Johnston has a short film that will be highlighted in one of the divisions at the festival in Telefilm's Not Short on Talent Program.
Titled Ingrid and the Black Hole, the short film is about Alzheimer's disease and time travel. It was written and produced by Johnston and is based on her grandmother's life.
"My grandmother suffers from Alzheimer's and a couple of years ago I was one of her caretakers," said Johnston.
"Through that experience it kind of informed the concepts that I had already been working on for this film and I sort of had a eureka moment and it all kind of came together in this script."
Johnston got her professional acting start when she was 10 at Neptune Theatre in Halifax. She later graduated from a musical theatre program at New York University, and then turned her attention to behind the camera.
Johnston won the $35,000 BravoFACT prize last year, and the funds helped pay for the filming of her project.
The money came at a critical time.
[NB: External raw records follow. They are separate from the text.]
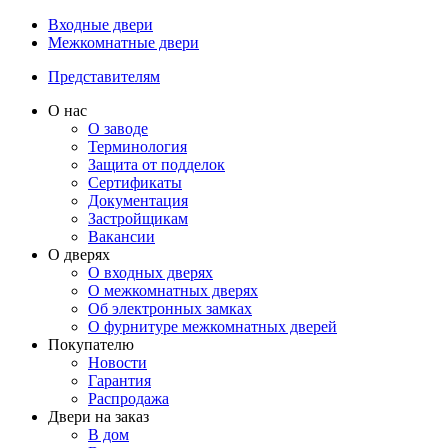
Входные двери
Межкомнатные двери
Представителям
О нас
О заводе
Терминология
Защита от подделок
Сертификаты
Документация
Застройщикам
Вакансии
О дверях
О входных дверях
О межкомнатных дверях
Об электронных замках
О фурнитуре межкомнатных дверей
Покупателю
Новости
Гарантия
Распродажа
Двери на заказ
В дом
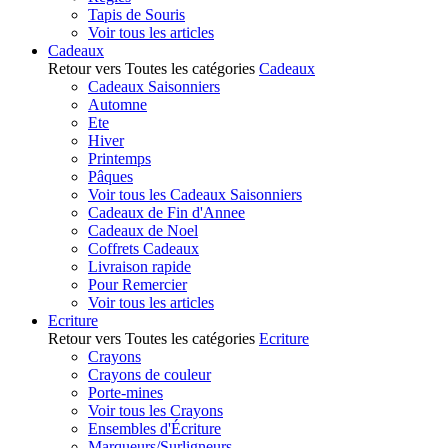
Tapis de Souris
Voir tous les articles
Cadeaux
Retour vers Toutes les catégories
Cadeaux
Cadeaux Saisonniers
Automne
Ete
Hiver
Printemps
Pâques
Voir tous les Cadeaux Saisonniers
Cadeaux de Fin d'Annee
Cadeaux de Noel
Coffrets Cadeaux
Livraison rapide
Pour Remercier
Voir tous les articles
Ecriture
Retour vers Toutes les catégories
Ecriture
Crayons
Crayons de couleur
Porte-mines
Voir tous les Crayons
Ensembles d'Écriture
Marqueurs/Surligneurs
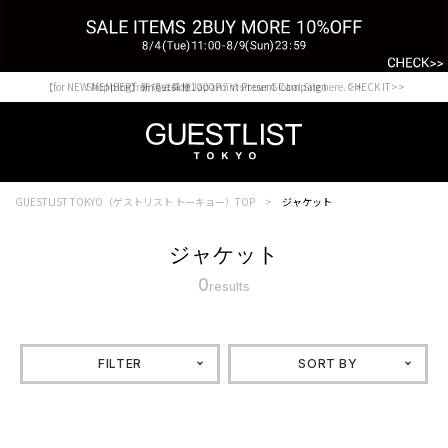
【for NEW MEMBER】新規会員様1000Point Present Campaign CHECK IT>>
Shopping from outside Japan? Visit our Global Site here. >>
GUESTLIST TOKYO（ゲストリスト トーキョー）TOP
ジャケット
ジャケット
0
results
FILTER
SORT BY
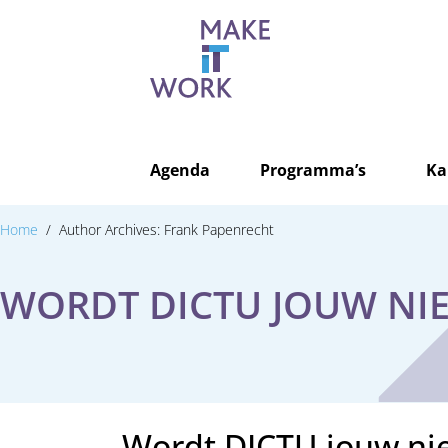
Agenda
Programma’s
Ka
Home
Author Archives: Frank Papenrecht
WORDT DICTU JOUW NI
Wordt DICTU jouw ni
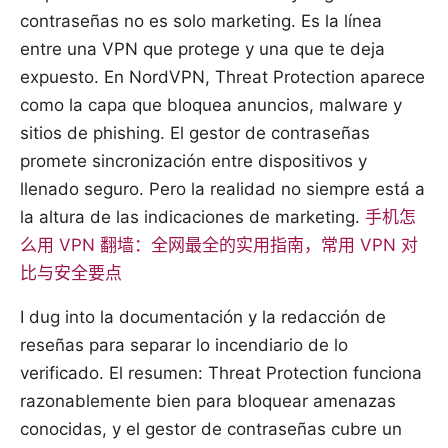
contraseñas no es solo marketing. Es la línea
entre una VPN que protege y una que te deja
expuesto. En NordVPN, Threat Protection aparece
como la capa que bloquea anuncios, malware y
sitios de phishing. El gestor de contraseñas
promete sincronización entre dispositivos y
llenado seguro. Pero la realidad no siempre está a
la altura de las indicaciones de marketing.
手机怎
么用 VPN 翻墙：全网最全的实用指南，常用 VPN 对
比与安全要点
I dug into la documentación y la redacción de
reseñas para separar lo incendiario de lo
verificado. El resumen: Threat Protection funciona
razonablemente bien para bloquear amenazas
conocidas, y el gestor de contraseñas cubre un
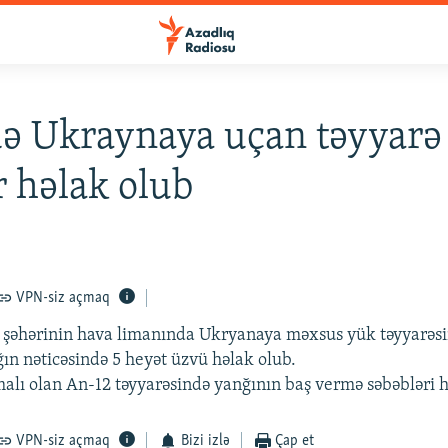
ə Ukraynaya uçan təyyarə 
r həlak olub
VPN-siz açmaq
 şəhərinin hava limanında Ukryanaya məxsus yük təyyarəs
ğın nəticəsində 5 heyət üzvü həlak olub.
lı olan An-12 təyyarəsində yanğının baş vermə səbəbləri həl
VPN-siz açmaq
Bizi izlə
Çap et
Film fundng in Nova Scotia took a major hit last year when the provincial government cut the film tax credit.
"Now it's kind of a limbo time for me because I'd like to get into working features, but it's become a lot more difficult," said Johnston, who is the midst of writing her first feature film.
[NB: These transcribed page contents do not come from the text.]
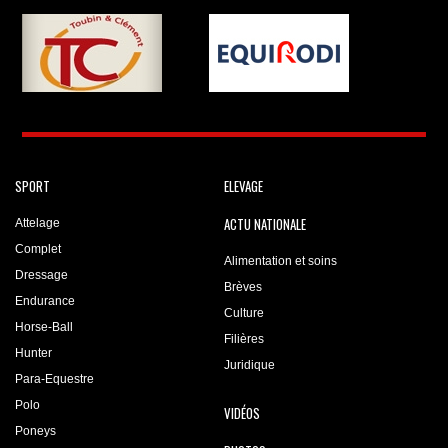
SPORT
ELEVAGE
ACTU NATIONALE
Attelage
Complet
Alimentation et soins
Dressage
Brèves
Endurance
Culture
Horse-Ball
Filières
Hunter
Juridique
Para-Equestre
Polo
VIDÉOS
Poneys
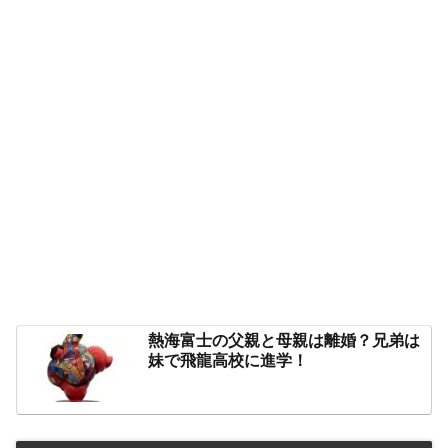
熱海富士の父親と母親は離婚？兄弟は
妹で飛龍高校に進学！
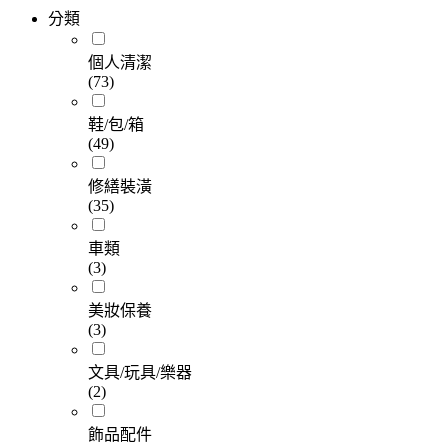
分類
個人清潔
(73)
鞋/包/箱
(49)
修繕裝潢
(35)
車類
(3)
美妝保養
(3)
文具/玩具/樂器
(2)
飾品配件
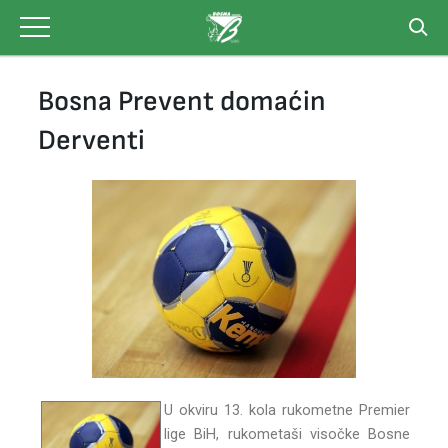
Skip
to
content
Bosna Prevent domaćin
Derventi
U okviru 13. kola rukometne Premier
lige BiH, rukometaši visočke Bosne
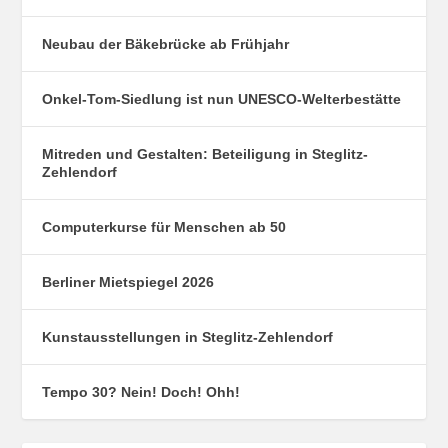
Neubau der Bäkebrücke ab Frühjahr
Onkel-Tom-Siedlung ist nun UNESCO-Welterbestätte
Mitreden und Gestalten: Beteiligung in Steglitz-
Zehlendorf
Computerkurse für Menschen ab 50
Berliner Mietspiegel 2026
Kunstausstellungen in Steglitz-Zehlendorf
Tempo 30? Nein! Doch! Ohh!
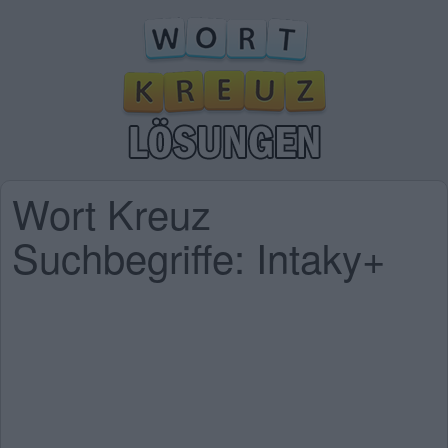
Wort Kreuz
Suchbegriffe: Intaky+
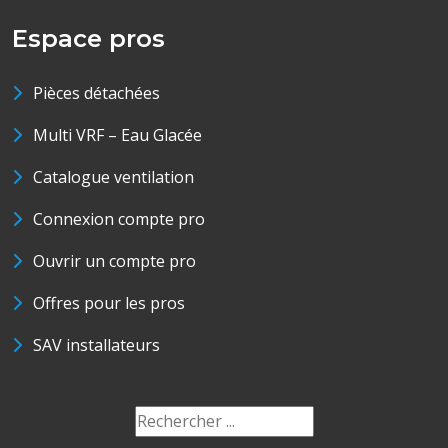
Espace pros
Pièces détachées
Multi VRF – Eau Glacée
Catalogue ventilation
Connexion compte pro
Ouvrir un compte pro
Offres pour les pros
SAV installateurs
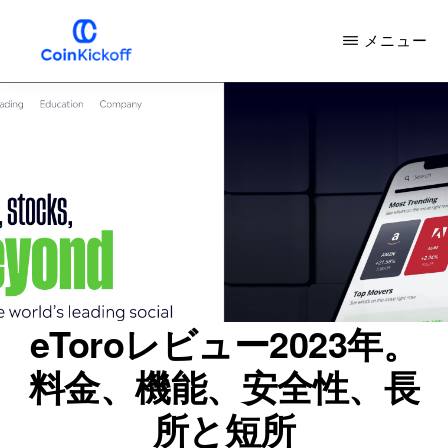
メ
メニュー
イ
ン
COIN
キ
コ
ッ
ク
ン
オ
フ
テ
ン
ツ
へ
ス
eToroレビュー2023年。
キ
料金、機能、安全性、長
ッ
プ
所と短所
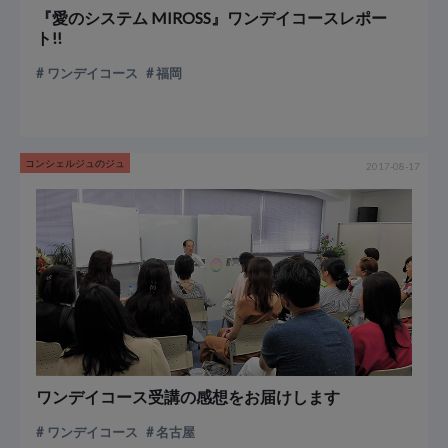
『愛のシステム MIROSS』ワンデイコースレポー
ト!!
ワンデイコース
福岡
コンシェルジュのジュ
2017-08-17
ワンデイコース受講の感想をお届けします
ワンデイコース
名古屋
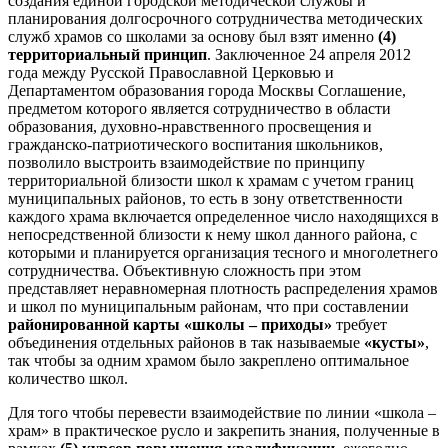
создания единой городской методической службы и
планирования долгосрочного сотрудничества методических
служб храмов со школами за основу был взят именно
(4)
территориальный принцип
. Заключенное 24 апреля 2012
года между Русской Православной Церковью и
Департаментом образования города Москвы Соглашение,
предметом которого является сотрудничество в области
образования, духовно-нравственного просвещения и
гражданско-патриотического воспитания школьников,
позволило выстроить взаимодействие по принципу
территориальной близости школ к храмам с учетом границ
муниципальных районов, то есть в зону ответственности
каждого храма включается определенное число находящихся в
непосредственной близости к нему школ данного района, с
которыми и планируется организация тесного и многолетнего
сотрудничества. Объективную сложность при этом
представляет неравномерная плотность распределения храмов
и школ по муниципальным районам, что при составлении
районированной карты «школы – приходы»
требует
объединения отдельных районов в так называемые
«кусты»
,
так чтобы за одним храмом было закреплено оптимальное
количество школ.
Для того чтобы перевести взаимодействие по линии «школа –
храм» в практическое русло и закрепить знания, полученные в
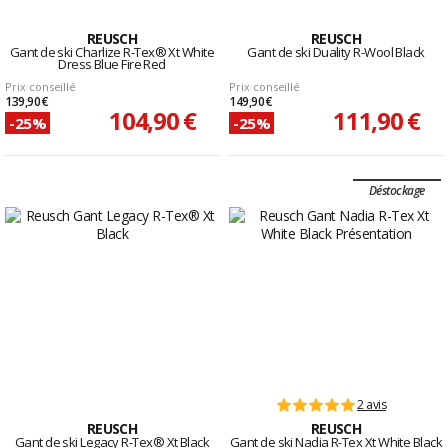
REUSCH
REUSCH
Gant de ski Charlize R-Tex® Xt White
Gant de ski Duality R-Wool Black
Dress Blue Fire Red
Prix conseillé
Prix conseillé
139,90 €
149,90 €
104,90 €
111,90 €
-25%
-25%
Déstockage
2 avis
REUSCH
REUSCH
Gant de ski Legacy R-Tex® Xt Black
Gant de ski Nadia R-Tex Xt White Black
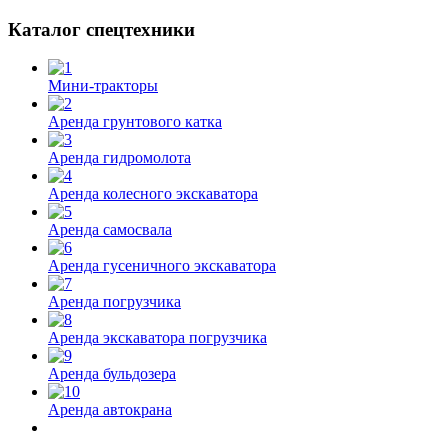
Каталог спецтехники
Мини-тракторы
Аренда грунтового катка
Аренда гидромолота
Аренда колесного экскаватора
Аренда самосвала
Аренда гусеничного экскаватора
Аренда погрузчика
Аренда экскаватора погрузчика
Аренда бульдозера
Аренда автокрана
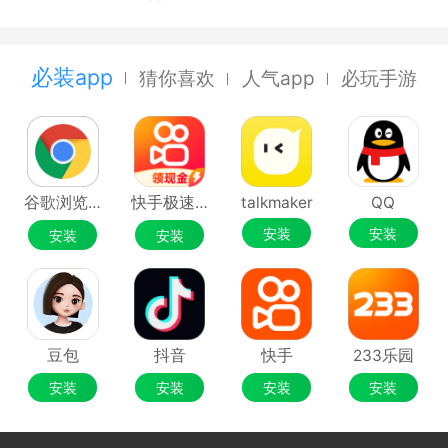
必装app
猜你喜欢
人气app
必玩手游
谷歌浏览器Google Chrome
快手极速版
talkmaker
QQ
安装
安装
安装
安装
豆包
抖音
快手
233乐园
安装
安装
安装
安装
"When it comes time to actually make that feature film and produce it, that will become a question of where we are with our provincial financing, if it means I'm able to shoot it here or if I will have to go elsewhere."
Johnston says writing, producing and directing are her favorite roles, but she's also acted in several of her own productions.
"I grew up acting, singing and dancing and what I love about filmmaking in particular is that I get to use all the things I've sort of dabbled in," she said.
"There's the element of acting and performance, from my photography days there's the visual aspect of framing a shot, so I feel with directing, I'm firing on all cylinders."
When she arrives in Cannes, Johnston says she will be pitching a new short film, Creature He.
Ingrid and the Black Hole will be showcased on May 18.